こんなモサっとした、冴えない僕を待っていてくれた事実――。

 性格も容姿もパーフェクトなマキを、「毒」で犯し、命を奪う――。これこそが、男の喜びである。

「宮崎さん、その恰好は・・トトロですね!」

 大好きな、ジブリアニメキャラのコスプレ。コスプレイヤーと呼ばれる人たちには、ただ好きだからという理由だけで、己の体型とあまりにもかけ離れたキャラに扮する者も多いが、僕はちゃんと、自分の体型と相談して、キャラクターを決めた。しかし、あえて人外のキャラを選んだのは、別の理由があったからだ。

「可愛い~。ちょっと触っても、いいですか?」

「もちろんさ。心行くまで、触るといいよ」

 マキのスベスベした手が、僕のラードに呪われた、不摂生の塊たるぶよぶよボディを這う。快感だった。しかし、今や僕は、童貞ではない。これぐらいでは、ペニス、いや「毒魔羅」は反応しない。

 だが、マキの手が、ある場所に触れた瞬間、ついに、僕の毒魔羅に大量の血液が流し込まれた。

「あれ~。なんかこの尻尾、もふもふ、じゃなくて、もにゅもにゅしますね。粘土を触ってるみたい」

 そりゃ、そうさ。だって君が触っているのは、尻尾じゃなくて、僕のうんちなんだから。

 道行く誰もが振り返る美しいマキが、汚らしい僕のうんちを触っている――。おむつ、ステテコパンツ、着ぐるみと、三つの物質に遮られてしまっているが、紛れもなくマキは、僕のうんちを触っている――。これが興奮せずにいられるだろうか。これこそが、僕がコスプレに、「トトロ」を採用した狙いだった。

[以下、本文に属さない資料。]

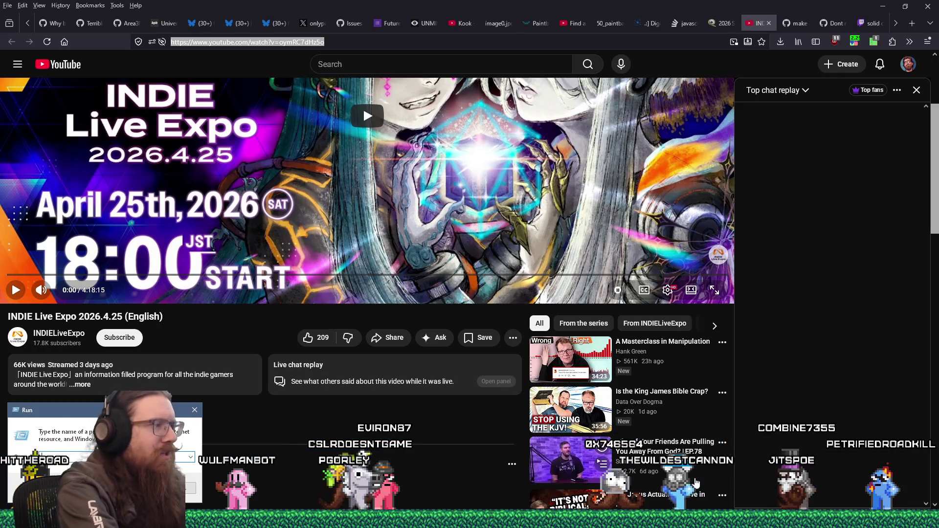
pyautogui.write('e:\\p')
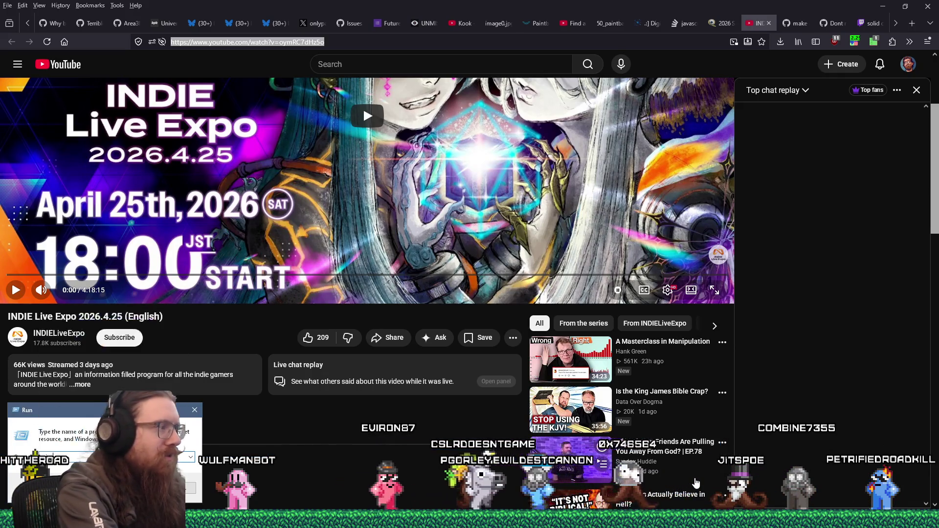
pyautogui.write('rojects\\kook\\k')
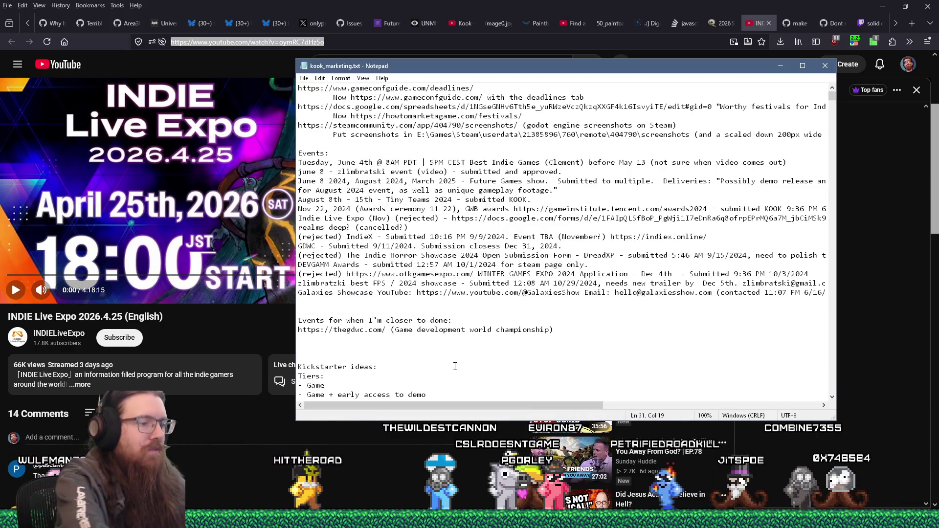
pyautogui.press('ctrl+End')
pyautogui.press('ctrl+v')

 そして僕は、「毒魔羅」を滾らせ、おしりには、尻尾ならぬうんちを振り振りさせながら、秋葉原の町を練り歩いた。僕のこのうんちを、マキの可愛らしいおしりに、浣腸用の注射器か何かを使って注入する・・・そんな妄想が止まってくれなくて、どうにも困る。

 秋葉原の地・・・。そういえば、ここではあの加藤が、通り魔殺人をやらかしたのだったか。まったく、あいつはどうしようもない奴だ。こんなに素敵な、心の落ち着く場所で、あんな野蛮な事件を起こすなど、あいつはどういう神経をしているのか。そういう、どうしようもないヤツだから、僕のことを毛嫌いしたりもするのだろう。憶測の域は出ないものの、あいつのせいで僕の死刑が執行されたという話もあるし、加藤とは僕にとって、まさに疫病神のような奴だ。

 加藤への憤りを心に抱きつつ、僕らは、店主の一人漫談が面白い防犯グッズ店、なぜか妙に多いケバブ屋などを覗いた後、書店とフィギュアショップを両立した店に立ち寄った。

 独特の酸っぱい香りが鼻をつく。以前にも感じたことだが、秋葉原の店は、なぜか、変な臭いがする店が多い。秋葉原に限らず、こうしたオタク系の商品を扱う店は、総じて店内に籠る空気の質が悪いのが特徴である。客層の問題なのだろうか。いずれにしろ、この、夜な夜な幼女を思い浮かべながら、白濁した己の遺伝子を放出することを日課とする戦士たちの身体から放出されたものと思われる臭いに満たされた空間の中に、美しいマキが存在しているというのは、まさに肥溜めに咲く百合といった風情であった。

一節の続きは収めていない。